Forgiveness allows us to grow, move on, and ultimately be happy. I was holding on to my hurt, resentment and anger so tightly that I couldn’t see that it was doing me more harm than good; I wouldn’t be able to properly move on until I let them go.
By giving so much of my energy to feeling that way, I was giving my power to him, not to myself. I definitely didn’t want him to have power over my life any more, so I knew that by forgiving him I would feel better.
This quote resonates with me because I felt that by forgiving him, I would be giving in or giving up; something that I saw as a sign of weakness. It’s funny to think now, that all these negative thoughts were pretty much born out of my own stubbornness. In a relationship where it felt like what I wanted always came second, I wanted to win for once.
The first step in the process of forgiving my ex was writing him a letter (that he will never see) as if he was an old friend, thanking him for everything he had brought into my life, and offering understanding for why he had acted like he had. That first step felt like a massive one. I could feel the tension lifting from my shoulders straight after I had written it.
Rather than holding on to bad memories and feelings of resentment from the past, forgiveness frees us to live in the present. I now focus on my life and what I want to achieve from it, rather letting myself feel like a victim for everything that happened in that past, frankly toxic, relationship.
This is another quote that I emphatically feel is true. Although I no longer love my ex-husband, there was of course love in our past, otherwise we would never had got married in the first place. I believe it’s the memory of that love that’s allowed me to forgive completely. I realise he was trying his best at the time, and so was I. We just couldn’t be what each other needed any more; we had grown, but in different directions.

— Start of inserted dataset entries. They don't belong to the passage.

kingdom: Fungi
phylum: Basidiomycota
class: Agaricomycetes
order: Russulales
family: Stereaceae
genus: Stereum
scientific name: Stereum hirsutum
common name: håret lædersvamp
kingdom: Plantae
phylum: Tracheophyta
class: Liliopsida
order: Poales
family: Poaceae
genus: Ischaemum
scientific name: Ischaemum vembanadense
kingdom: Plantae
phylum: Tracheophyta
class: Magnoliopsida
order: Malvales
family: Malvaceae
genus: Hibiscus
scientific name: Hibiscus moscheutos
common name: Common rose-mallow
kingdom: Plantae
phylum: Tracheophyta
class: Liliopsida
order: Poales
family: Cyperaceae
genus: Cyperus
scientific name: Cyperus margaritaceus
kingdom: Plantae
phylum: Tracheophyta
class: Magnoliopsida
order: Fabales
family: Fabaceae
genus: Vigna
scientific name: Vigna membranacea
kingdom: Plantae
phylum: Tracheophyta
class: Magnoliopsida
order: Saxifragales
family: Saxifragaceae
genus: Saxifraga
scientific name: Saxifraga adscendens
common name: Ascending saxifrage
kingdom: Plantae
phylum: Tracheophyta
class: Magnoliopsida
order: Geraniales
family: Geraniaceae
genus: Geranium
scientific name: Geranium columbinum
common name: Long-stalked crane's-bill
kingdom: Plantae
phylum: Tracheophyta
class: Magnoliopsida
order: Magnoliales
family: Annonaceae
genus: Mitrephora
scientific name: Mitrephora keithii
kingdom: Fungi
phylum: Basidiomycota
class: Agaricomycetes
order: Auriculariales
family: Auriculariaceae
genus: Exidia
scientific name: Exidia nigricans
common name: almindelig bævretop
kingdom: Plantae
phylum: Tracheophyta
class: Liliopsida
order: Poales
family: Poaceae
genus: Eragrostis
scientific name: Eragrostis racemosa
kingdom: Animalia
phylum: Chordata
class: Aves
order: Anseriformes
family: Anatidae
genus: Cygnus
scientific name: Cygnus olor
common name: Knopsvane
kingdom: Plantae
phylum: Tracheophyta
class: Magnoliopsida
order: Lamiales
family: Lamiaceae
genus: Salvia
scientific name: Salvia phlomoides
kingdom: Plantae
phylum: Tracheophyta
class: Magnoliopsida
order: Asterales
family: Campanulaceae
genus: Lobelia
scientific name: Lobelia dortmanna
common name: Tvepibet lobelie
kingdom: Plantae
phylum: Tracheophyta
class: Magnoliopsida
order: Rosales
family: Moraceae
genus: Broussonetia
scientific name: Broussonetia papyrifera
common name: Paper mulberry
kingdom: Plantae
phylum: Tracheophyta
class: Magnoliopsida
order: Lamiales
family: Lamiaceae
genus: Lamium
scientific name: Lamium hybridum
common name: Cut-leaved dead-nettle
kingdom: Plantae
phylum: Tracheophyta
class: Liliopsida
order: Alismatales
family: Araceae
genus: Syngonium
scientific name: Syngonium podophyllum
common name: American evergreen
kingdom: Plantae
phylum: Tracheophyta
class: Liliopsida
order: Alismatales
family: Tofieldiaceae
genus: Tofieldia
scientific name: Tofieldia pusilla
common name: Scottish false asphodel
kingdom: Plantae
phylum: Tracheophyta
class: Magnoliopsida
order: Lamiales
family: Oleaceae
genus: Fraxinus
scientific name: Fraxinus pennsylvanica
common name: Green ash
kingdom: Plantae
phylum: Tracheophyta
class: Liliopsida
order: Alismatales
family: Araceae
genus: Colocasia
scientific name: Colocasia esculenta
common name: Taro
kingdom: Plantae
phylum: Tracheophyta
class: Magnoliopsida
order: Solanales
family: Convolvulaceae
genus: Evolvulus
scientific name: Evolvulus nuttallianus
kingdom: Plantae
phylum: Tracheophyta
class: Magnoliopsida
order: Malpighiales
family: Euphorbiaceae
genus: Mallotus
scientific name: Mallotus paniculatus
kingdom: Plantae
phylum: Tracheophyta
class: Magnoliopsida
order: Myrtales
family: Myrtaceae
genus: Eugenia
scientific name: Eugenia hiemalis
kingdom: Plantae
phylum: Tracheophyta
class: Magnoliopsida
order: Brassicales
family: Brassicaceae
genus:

As I had written in my letter to him, there were certain things that he did, that although hurtful at the time, brought me to where I’m at now in my life. I’ve returned back to my maiden name, and feel more myself and content than ever. I see that our relationship was the journey I needed to go on in order to get to this point. The journey may have been painful, but it taught me a hell lot about myself on so many different levels. He was my teacher, and that is why I forgave him.
Is there someone you need to forgive for your own mental well-being? How would it feel if your forgave them?